In chapter \@ref(tidyverse), we defined the function:
```{r}
median_min_max <- function(x){
  qs <- quantile(x, c(0.5, 0, 1))
  data.frame(median = qs[1], minimum = qs[2], maximum = qs[3])
}
```

Similar to __dplyr__, we can call this function within `.()` to obtain the three number summary:
```{r}
heights[, .(median_min_max(height))]
```

### Group then summarize 

The `group_by` followed by `summarize` in __dplyr__ is performed in one line in __data.table__. We simply add the `by` argument to split the data into groups based on the values in categorical variable:


```{r}
heights[, .(average = mean(height), standard_deviation = sd(height)), by = sex]
```

## Sorting data frames


We can order rows using the same approach we use for filter. Here are the states ordered by murder rate:

```{r}
murders[order(population)] |> head()
```

N To sort the table in descending order, we can order by the negative of `population` or use the `decreasing` argument:

```{r, eval=FALSE}
murders[order(population, decreasing = TRUE)] 
```

### Nested sorting 

Similarly, we can perform nested ordering by including more than one variable in order

```{r, eval=FALSE}
murders[order(region, rate)] 
```
``


## Exercises 

For these exercises, we will be using the __NHANES__ data.

```{r, eval=FALSE}
library(NHANES)
data(NHANES)
```

1\. We will provide some basic facts about blood pressure. First let's select a group to set the standard. We will use 20-to-29-year-old females. `AgeDecade` is a categorical variable with these ages. Note that the category is coded like " 20-29", with a space in front! Use the __data.table__ package to compute the average and standard deviation of systolic blood pressure as saved in the `BPSysAve` variable. Save it to a variable called `ref`.

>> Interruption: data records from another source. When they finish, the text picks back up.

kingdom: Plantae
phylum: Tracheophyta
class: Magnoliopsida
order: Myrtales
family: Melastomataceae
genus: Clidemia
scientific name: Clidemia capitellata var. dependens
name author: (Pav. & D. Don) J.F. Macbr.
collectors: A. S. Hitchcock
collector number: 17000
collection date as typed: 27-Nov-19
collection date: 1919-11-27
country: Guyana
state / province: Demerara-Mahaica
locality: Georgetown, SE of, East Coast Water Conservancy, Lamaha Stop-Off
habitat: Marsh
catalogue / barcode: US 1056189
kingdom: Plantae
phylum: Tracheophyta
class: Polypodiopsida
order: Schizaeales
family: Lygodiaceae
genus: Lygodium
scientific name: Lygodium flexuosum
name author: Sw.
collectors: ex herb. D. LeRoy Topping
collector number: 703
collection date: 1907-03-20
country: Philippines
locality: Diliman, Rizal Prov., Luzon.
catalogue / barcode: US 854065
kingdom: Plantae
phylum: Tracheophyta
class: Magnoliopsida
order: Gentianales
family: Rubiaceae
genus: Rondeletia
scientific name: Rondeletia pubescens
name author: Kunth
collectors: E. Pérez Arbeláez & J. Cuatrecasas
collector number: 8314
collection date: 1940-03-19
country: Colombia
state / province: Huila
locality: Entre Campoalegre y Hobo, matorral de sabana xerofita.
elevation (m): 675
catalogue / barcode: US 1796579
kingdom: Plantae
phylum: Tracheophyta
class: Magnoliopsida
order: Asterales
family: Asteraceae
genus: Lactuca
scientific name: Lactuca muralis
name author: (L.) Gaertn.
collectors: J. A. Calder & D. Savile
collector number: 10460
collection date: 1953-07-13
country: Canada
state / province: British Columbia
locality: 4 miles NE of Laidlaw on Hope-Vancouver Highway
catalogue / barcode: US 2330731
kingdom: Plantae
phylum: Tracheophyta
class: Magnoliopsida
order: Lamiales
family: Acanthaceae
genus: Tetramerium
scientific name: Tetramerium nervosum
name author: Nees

2\. Report the min and max values for the same group.


3\. Compute the average and standard deviation for females, but for each age group separately rather than a selected decade as in question 1. Note that the age groups are defined by `AgeDecade`. 

4\. Repeat exercise 3 for males. 


5\. For males between the ages of 40-49, compare systolic blood pressure across race as reported in the `Race1` variable. Order the resulting table from lowest to highest average systolic blood pressure.